Comme partout ailleurs sur le territoire national, la création du chemin de fer gaspésien reposait sur des subsides gouvernementaux accordés aux entreprises privées.

Mus par l’appât du gain, plusieurs hommes d’affaires voyaient dans le rail une possibilité facile de s’enrichir, ce qui entraîna de nombreuses pratiques frauduleuses. En plus de donner les terrains et les sous-sols aux compagnies, le fédéral finançait la construction du réseau en accordant un montant forfaitaire calculé en mille.

Ainsi, des promoteurs accrurent inutilement la longueur de certains tracés afin d’augmenter leur marge de profits. D’autres encaissaient les subventions, puis faisaient faillite. Pendant ce temps, les contribuables payaient et la Gaspésie, elle, continuait à vivre de l’espoir de voir enfin un train circuler sur son territoire.

La voie ferrée de la baie des Chaleurs

Chemin de fer

La construction d’une voie ferrée dans la baie des Chaleurs fut une véritable saga, où se côtoyèrent mauvaise volonté, escroqueries et détournements de fonds.

L’histoire débuta en 1872, avec l’incorporation de la Compagnie de la Baie-des-Chaleurs, qui avait pour mandat de bâtir la ligne reliant Matapédia et Paspébiac en moins de dix ans.

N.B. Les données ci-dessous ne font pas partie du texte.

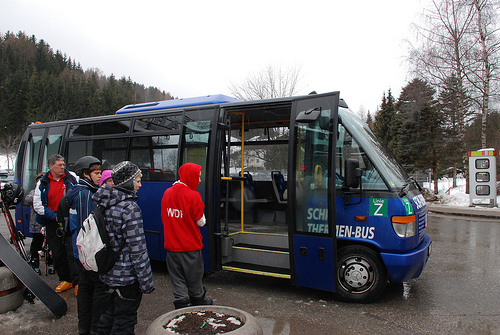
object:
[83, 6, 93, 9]
clouds sky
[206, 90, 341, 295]
open door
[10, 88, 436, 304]
bus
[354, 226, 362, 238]
letter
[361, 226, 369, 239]
letter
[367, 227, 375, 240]
letter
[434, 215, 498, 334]
moisture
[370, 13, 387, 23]
clouds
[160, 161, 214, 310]
man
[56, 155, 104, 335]
man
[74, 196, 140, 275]
backpack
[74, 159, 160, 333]
person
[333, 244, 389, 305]
tire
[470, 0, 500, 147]
trees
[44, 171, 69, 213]
shirt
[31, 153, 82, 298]
man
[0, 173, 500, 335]
ground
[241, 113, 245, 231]
pole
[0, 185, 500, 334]
road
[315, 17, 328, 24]
clouds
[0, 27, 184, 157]
hill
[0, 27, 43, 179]
trees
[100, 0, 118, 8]
clouds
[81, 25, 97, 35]
clouds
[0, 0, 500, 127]
sky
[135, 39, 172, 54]
cloud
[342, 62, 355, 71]
clouds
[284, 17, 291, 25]
clouds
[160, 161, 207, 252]
hoodie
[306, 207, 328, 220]
name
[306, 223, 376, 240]
name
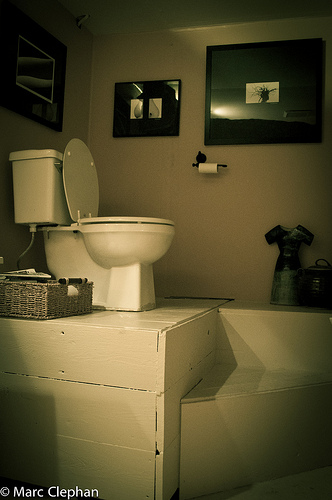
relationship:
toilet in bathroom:
[8, 143, 173, 306] [1, 9, 325, 497]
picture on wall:
[197, 38, 332, 144] [4, 0, 326, 301]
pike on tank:
[1, 45, 58, 138] [13, 151, 58, 225]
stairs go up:
[159, 308, 323, 476] [174, 293, 290, 398]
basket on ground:
[1, 262, 94, 326] [22, 277, 174, 376]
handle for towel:
[214, 161, 236, 173] [190, 159, 229, 175]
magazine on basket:
[11, 263, 55, 289] [1, 262, 94, 326]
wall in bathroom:
[4, 0, 326, 301] [1, 9, 325, 497]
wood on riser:
[77, 345, 233, 442] [143, 324, 322, 383]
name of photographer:
[6, 478, 82, 499] [6, 490, 94, 498]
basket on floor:
[1, 262, 94, 326] [18, 278, 328, 344]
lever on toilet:
[53, 160, 65, 172] [8, 143, 173, 306]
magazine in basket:
[0, 268, 51, 279] [1, 262, 94, 326]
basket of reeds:
[1, 262, 94, 326] [11, 274, 91, 313]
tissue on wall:
[197, 160, 226, 172] [4, 0, 326, 301]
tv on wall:
[197, 38, 332, 144] [4, 0, 326, 301]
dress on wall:
[257, 222, 326, 307] [4, 0, 326, 301]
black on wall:
[110, 83, 197, 128] [4, 0, 326, 301]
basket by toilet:
[1, 262, 94, 326] [8, 143, 173, 306]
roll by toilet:
[186, 159, 225, 183] [8, 143, 173, 306]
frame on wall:
[107, 80, 181, 149] [4, 0, 326, 301]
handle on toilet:
[214, 161, 236, 173] [8, 143, 173, 306]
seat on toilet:
[58, 132, 186, 239] [8, 143, 173, 306]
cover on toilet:
[17, 152, 56, 162] [8, 143, 173, 306]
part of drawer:
[1, 323, 164, 398] [1, 390, 152, 499]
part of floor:
[1, 323, 164, 398] [18, 278, 328, 344]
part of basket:
[1, 323, 164, 398] [1, 262, 94, 326]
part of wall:
[1, 323, 164, 398] [4, 0, 326, 301]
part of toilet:
[1, 323, 164, 398] [8, 143, 173, 306]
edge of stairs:
[190, 280, 259, 309] [159, 308, 323, 476]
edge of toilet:
[190, 280, 259, 309] [8, 143, 173, 306]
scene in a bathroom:
[1, 9, 325, 497] [76, 362, 269, 466]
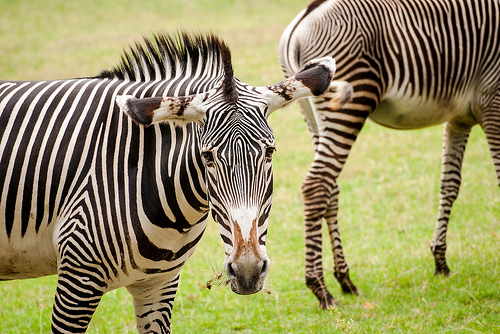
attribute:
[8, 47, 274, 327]
zebra — eyes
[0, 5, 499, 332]
grass field — green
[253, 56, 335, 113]
ear — laying half way down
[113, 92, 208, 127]
ear — laying half way down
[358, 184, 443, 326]
grass — green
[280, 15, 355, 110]
tail — zebra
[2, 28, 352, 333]
zebra's — nostrils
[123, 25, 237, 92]
mane — black, white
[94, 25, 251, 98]
zebra — spiked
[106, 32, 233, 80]
mane — black and white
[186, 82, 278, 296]
face — long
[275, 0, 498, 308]
zebra — black, white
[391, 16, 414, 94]
stripe — white, black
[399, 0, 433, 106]
stripe — white, black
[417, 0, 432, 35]
stripe — white, black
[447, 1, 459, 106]
stripe — white, black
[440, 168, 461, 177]
stripe — white, black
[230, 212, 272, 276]
nose — brown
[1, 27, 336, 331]
zebra — black, white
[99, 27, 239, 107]
mane — black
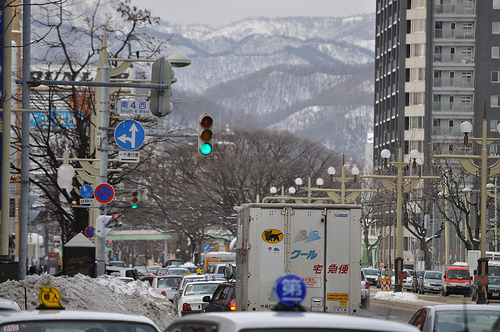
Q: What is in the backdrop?
A: Mountains.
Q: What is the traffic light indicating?
A: Green signal.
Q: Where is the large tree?
A: In the distance.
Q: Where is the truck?
A: On the road.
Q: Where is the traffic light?
A: Above the street.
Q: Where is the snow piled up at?
A: On the side of the road.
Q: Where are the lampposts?
A: On the side of the street.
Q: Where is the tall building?
A: On the side of the street.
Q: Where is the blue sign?
A: Next to the traffic light.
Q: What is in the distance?
A: The large mountains.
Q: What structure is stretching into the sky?
A: The tall building.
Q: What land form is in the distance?
A: A mountain range.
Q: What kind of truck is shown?
A: A white commercial truck.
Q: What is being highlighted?
A: An overhead street light.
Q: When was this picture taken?
A: Daytime.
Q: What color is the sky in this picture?
A: Grey.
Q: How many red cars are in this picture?
A: One.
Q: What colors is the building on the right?
A: Black and White.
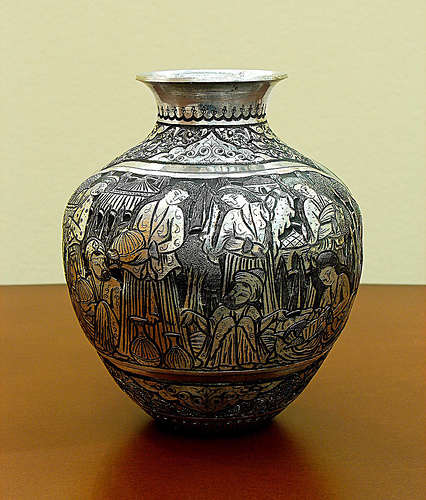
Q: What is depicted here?
A: Vase.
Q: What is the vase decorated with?
A: Market scene.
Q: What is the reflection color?
A: Red.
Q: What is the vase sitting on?
A: Table.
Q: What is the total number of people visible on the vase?
A: 7.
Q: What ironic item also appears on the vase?
A: Vases.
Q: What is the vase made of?
A: Metal.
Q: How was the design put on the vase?
A: Etched.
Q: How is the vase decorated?
A: With engravings of people.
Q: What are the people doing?
A: Sitting and standing.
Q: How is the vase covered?
A: With engravings.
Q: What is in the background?
A: A white wall.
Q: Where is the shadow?
A: Under the vase.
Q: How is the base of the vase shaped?
A: It is tapered.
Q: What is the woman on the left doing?
A: Holding a pot.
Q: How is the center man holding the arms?
A: Outstretched.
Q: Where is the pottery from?
A: Asia.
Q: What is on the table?
A: A vase.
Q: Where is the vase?
A: On the table.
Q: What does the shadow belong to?
A: The vase.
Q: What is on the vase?
A: Asian inscription.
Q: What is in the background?
A: A white wall.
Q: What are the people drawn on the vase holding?
A: Pottery.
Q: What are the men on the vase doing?
A: Sitting.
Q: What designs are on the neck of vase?
A: Swirls.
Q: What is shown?
A: A vase.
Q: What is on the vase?
A: People.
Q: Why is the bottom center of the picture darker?
A: It is shadow.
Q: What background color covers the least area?
A: Brown.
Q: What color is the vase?
A: Gray and white.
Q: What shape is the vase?
A: Round.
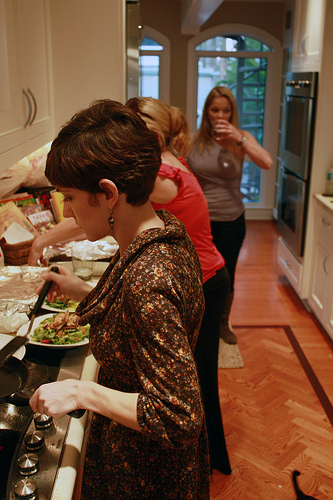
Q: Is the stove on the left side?
A: Yes, the stove is on the left of the image.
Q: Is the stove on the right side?
A: No, the stove is on the left of the image.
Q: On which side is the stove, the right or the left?
A: The stove is on the left of the image.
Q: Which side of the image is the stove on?
A: The stove is on the left of the image.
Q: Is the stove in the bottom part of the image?
A: Yes, the stove is in the bottom of the image.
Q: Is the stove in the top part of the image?
A: No, the stove is in the bottom of the image.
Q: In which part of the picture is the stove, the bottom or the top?
A: The stove is in the bottom of the image.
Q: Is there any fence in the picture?
A: No, there are no fences.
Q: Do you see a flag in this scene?
A: No, there are no flags.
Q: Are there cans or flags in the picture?
A: No, there are no flags or cans.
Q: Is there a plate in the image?
A: Yes, there is a plate.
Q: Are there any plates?
A: Yes, there is a plate.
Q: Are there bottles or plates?
A: Yes, there is a plate.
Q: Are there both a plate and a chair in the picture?
A: No, there is a plate but no chairs.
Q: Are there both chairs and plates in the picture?
A: No, there is a plate but no chairs.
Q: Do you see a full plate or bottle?
A: Yes, there is a full plate.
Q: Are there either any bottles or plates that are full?
A: Yes, the plate is full.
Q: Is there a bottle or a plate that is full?
A: Yes, the plate is full.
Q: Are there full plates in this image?
A: Yes, there is a full plate.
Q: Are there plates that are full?
A: Yes, there is a plate that is full.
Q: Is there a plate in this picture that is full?
A: Yes, there is a plate that is full.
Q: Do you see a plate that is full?
A: Yes, there is a plate that is full.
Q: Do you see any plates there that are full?
A: Yes, there is a plate that is full.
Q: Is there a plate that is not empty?
A: Yes, there is an full plate.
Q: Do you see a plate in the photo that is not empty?
A: Yes, there is an full plate.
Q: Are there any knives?
A: No, there are no knives.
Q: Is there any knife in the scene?
A: No, there are no knives.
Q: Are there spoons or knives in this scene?
A: No, there are no knives or spoons.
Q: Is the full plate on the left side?
A: Yes, the plate is on the left of the image.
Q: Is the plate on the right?
A: No, the plate is on the left of the image.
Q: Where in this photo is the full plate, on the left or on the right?
A: The plate is on the left of the image.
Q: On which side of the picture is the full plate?
A: The plate is on the left of the image.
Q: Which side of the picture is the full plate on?
A: The plate is on the left of the image.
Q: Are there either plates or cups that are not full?
A: No, there is a plate but it is full.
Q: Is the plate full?
A: Yes, the plate is full.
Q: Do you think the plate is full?
A: Yes, the plate is full.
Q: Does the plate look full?
A: Yes, the plate is full.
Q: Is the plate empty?
A: No, the plate is full.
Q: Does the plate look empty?
A: No, the plate is full.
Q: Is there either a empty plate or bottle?
A: No, there is a plate but it is full.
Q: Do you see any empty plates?
A: No, there is a plate but it is full.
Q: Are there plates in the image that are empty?
A: No, there is a plate but it is full.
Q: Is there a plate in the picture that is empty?
A: No, there is a plate but it is full.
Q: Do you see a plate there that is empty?
A: No, there is a plate but it is full.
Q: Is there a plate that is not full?
A: No, there is a plate but it is full.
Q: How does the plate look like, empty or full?
A: The plate is full.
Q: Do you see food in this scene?
A: Yes, there is food.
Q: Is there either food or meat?
A: Yes, there is food.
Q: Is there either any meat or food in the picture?
A: Yes, there is food.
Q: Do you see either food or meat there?
A: Yes, there is food.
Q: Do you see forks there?
A: No, there are no forks.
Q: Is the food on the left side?
A: Yes, the food is on the left of the image.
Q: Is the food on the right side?
A: No, the food is on the left of the image.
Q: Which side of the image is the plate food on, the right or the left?
A: The food is on the left of the image.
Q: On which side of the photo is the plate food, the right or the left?
A: The food is on the left of the image.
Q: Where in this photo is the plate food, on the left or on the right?
A: The food is on the left of the image.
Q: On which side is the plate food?
A: The food is on the left of the image.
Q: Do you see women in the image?
A: Yes, there is a woman.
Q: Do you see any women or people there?
A: Yes, there is a woman.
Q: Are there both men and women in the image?
A: No, there is a woman but no men.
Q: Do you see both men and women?
A: No, there is a woman but no men.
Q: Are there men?
A: No, there are no men.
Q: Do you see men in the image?
A: No, there are no men.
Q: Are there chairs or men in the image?
A: No, there are no men or chairs.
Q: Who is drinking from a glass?
A: The woman is drinking from a glass.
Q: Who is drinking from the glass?
A: The woman is drinking from a glass.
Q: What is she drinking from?
A: The woman is drinking from a glass.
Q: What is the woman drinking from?
A: The woman is drinking from a glass.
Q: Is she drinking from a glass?
A: Yes, the woman is drinking from a glass.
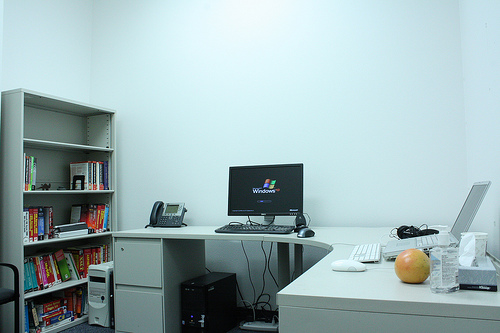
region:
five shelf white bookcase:
[0, 88, 145, 329]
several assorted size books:
[0, 147, 140, 332]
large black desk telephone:
[121, 186, 209, 259]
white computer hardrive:
[72, 251, 142, 329]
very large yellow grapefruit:
[390, 243, 432, 301]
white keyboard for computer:
[325, 216, 392, 304]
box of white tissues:
[447, 228, 495, 303]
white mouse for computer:
[312, 218, 412, 295]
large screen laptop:
[350, 151, 492, 292]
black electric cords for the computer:
[377, 210, 446, 253]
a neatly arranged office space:
[1, 0, 492, 326]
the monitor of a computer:
[225, 160, 300, 215]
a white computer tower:
[80, 260, 105, 325]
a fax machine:
[145, 195, 180, 225]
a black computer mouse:
[295, 225, 310, 235]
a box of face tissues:
[459, 252, 495, 285]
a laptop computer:
[380, 175, 490, 250]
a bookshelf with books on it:
[0, 80, 115, 325]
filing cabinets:
[110, 235, 155, 325]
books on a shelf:
[25, 207, 55, 238]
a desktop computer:
[194, 147, 333, 278]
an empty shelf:
[2, 68, 166, 167]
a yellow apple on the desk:
[380, 232, 465, 298]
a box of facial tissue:
[447, 213, 498, 289]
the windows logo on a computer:
[194, 143, 346, 253]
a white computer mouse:
[312, 251, 385, 299]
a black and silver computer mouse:
[284, 216, 331, 261]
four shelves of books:
[12, 139, 139, 331]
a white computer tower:
[64, 231, 139, 332]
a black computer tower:
[162, 247, 261, 332]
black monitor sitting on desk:
[223, 144, 350, 236]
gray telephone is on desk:
[151, 177, 198, 244]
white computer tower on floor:
[86, 249, 123, 326]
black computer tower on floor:
[173, 269, 255, 331]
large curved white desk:
[116, 217, 498, 312]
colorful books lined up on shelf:
[28, 202, 115, 229]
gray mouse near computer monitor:
[301, 214, 328, 244]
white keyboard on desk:
[346, 234, 391, 279]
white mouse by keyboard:
[321, 262, 373, 279]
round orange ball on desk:
[376, 239, 436, 279]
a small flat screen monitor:
[221, 157, 306, 219]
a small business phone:
[145, 196, 188, 228]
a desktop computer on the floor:
[84, 255, 113, 329]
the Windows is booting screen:
[242, 175, 293, 207]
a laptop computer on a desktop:
[380, 171, 492, 261]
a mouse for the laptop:
[325, 255, 366, 272]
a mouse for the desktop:
[292, 223, 314, 238]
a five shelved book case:
[0, 87, 115, 329]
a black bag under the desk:
[176, 268, 237, 328]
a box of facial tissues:
[453, 229, 493, 287]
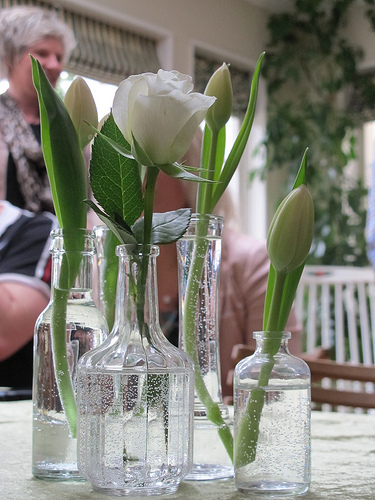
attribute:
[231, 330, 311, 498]
jar — glass, small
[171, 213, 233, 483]
jar — glass, small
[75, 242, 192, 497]
jar — glass, small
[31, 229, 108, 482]
jar — glass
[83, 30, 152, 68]
blinds — striped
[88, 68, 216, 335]
stem — green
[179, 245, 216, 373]
vases — clear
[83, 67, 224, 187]
rose — white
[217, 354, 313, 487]
clear jar — small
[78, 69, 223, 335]
rose — white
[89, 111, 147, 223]
leaf — green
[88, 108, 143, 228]
leaf — green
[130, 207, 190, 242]
leaf — green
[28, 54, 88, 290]
leaf — green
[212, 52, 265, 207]
leaf — green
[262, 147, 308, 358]
leaf — green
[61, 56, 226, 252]
green leaf — long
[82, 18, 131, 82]
curtain — striped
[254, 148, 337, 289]
plant — small, green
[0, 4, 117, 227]
woman — gray-haired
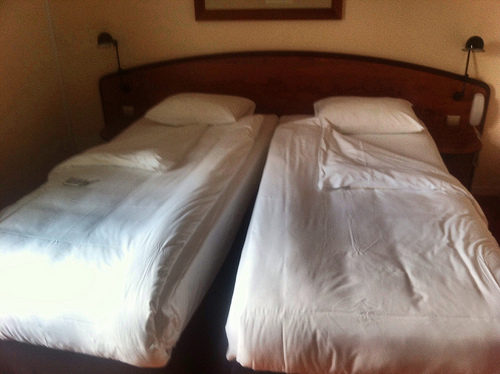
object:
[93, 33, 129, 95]
lamp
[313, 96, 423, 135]
pillow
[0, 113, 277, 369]
bed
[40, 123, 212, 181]
comforter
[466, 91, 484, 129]
phone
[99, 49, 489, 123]
headboard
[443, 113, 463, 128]
lightswitch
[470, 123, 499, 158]
cord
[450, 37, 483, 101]
lamps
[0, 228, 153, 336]
sun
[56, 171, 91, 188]
object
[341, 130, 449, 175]
sheet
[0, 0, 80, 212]
wall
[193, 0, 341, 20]
artwork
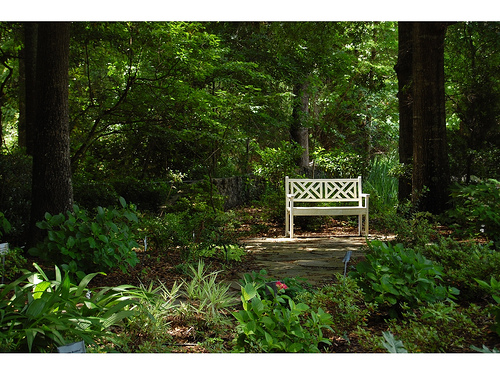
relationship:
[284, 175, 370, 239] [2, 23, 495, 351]
bench in woods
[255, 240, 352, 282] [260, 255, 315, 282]
shadow on ground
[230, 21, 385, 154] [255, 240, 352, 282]
trees casting shadow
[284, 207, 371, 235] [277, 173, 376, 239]
legs on bench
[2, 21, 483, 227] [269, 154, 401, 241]
trees behind bench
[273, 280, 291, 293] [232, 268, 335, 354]
pink flower in bush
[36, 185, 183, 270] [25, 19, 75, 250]
bush by tree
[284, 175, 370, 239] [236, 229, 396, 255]
bench in spot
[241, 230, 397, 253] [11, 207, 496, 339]
light on ground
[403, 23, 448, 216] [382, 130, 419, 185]
tree touching ground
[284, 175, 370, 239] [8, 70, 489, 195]
bench between forest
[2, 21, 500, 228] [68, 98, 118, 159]
trees with branches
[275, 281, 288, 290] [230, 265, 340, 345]
pink flower with plant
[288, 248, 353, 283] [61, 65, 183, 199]
shadow of tree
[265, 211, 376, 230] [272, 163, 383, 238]
stand of bench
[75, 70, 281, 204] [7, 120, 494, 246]
tree in forest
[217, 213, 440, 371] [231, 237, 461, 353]
dirt with plants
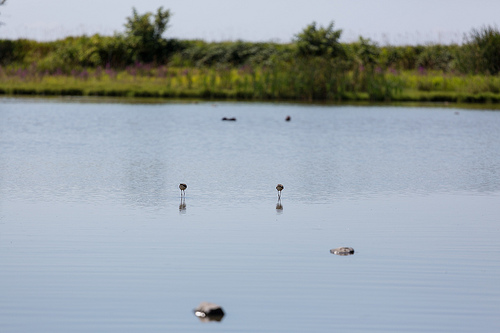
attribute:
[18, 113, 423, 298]
lake — still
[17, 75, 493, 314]
lake — still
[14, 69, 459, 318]
lake — still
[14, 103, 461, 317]
lake — still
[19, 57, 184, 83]
flowers — purple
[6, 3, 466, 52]
skies — gray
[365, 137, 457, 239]
body — large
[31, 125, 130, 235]
body — large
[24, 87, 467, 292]
water — blue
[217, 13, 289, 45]
body — large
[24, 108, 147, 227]
area — large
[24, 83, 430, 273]
water — blue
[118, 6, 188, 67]
tree — large, green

Détenue par Robitaille, un politicien, l’entreprise réussit à se faire financer un tronçon, en plus d’obtenir 3 200 $ par mille.

L’argent fut octroyé mais, en 1882, pas un seul kilomètre de rail n’avait été fait. Afin d’échapper à ses engagements, une refonte de la compagnie s’ensuivit : Robitaille et des associés se firent financer un autre segment, puis épuisèrent les fonds.
En 1889, la ligne atteignait Maria, où faute d’avoir été payés, les ouvriers déclenchèrent une grève. La compagnie fit faillite.

Le scandale de la baie des Chaleurs

Statue représentant Honoré Mercier

Les Gaspésiens n'étaient toutefois pas au bout de leurs peines, attendant toujours, depuis 18 ans, l’avènement du train le long de la baie.

Honoré Mercier, qui s’était fait élire en promettant de régler la question une fois pour toutes, se retrouva alors face à des sommes occultes dans la caisse électorale de son parti. Cela entraîna sa chute et celle de son gouvernement en 1891, bien qu’on n’ait pu prouver son implication directe dans l’affaire.

Puis, encore, une autre compagnie ferroviaire reprit les travaux, s’engageant cette fois à rejoindre New Carlisle avant 1896. Face à l’impossibilité de tenir parole, elle construisit un rail de Maria à la baie, embarqua la locomotive sur l’eau pour la faire traverser et, de là, la remit à nouveau sur un petit tronçon à New Carlisle.

Quant au service de train, il ne fonctionnait toujours pas.

Le premier train gaspésien

Chemin de fer

C’est en 1894 que la circulation débuta enfin sur la voie ferrée reliant Matapédia et Caplan. Il fallut quatre ans avant que le train n’atteignît vraiment New Carlisle.

En 1902, il se rendait à Paspébiac, puis rejoignait Gaspé en 1911. Une quarantaine d’années se seront écoulées avant que la baie des Chaleurs ne soit desservie par un véritable réseau ferroviaire.

Un hic subsistait pourtant : le système en place était poussif, désuet et peu efficace. Trois compagnies différentes possédaient chacune une portion du tracé entre Matapédia et Gaspé, ce qui compliquait encore les choses.

Le gouvernement fédéral nationalisa le réseau en 1929, l’incorporant à la Compagnie des chemins de fer nationaux (CN). Si la baie obtint finalement son chemin de fer, en dépit des embûches, la Haute-Gaspésie, elle, faisait encore le pied de grue.

Le déclin du chemin de fer

Chemin de fer

De la même façon que l’apparition du train accéléra le déclin du cabotage, la mise en place d’un système routier et la démocratisation des véhicules automobiles ont concouru à diminuer l’importance du chemin de fer, surtout dans le cas du transport des passagers. Quant au convoyage ferroviaire des marchandises, il fut grandement affecté par l’essor de l’industrie du camionnage.

Après la Deuxième Guerre mondiale, la voirie débuta l’entretien des routes en hiver. À cette même époque, Duplessis modernisa le réseau routier gaspésien en suivant l’ancien tracé sur les terres riveraines.

Bien que ce choix soit discutable, il n’en demeure pas moins que la route facilita la vie des habitants de la région, en favorisant les déplacements et les échanges.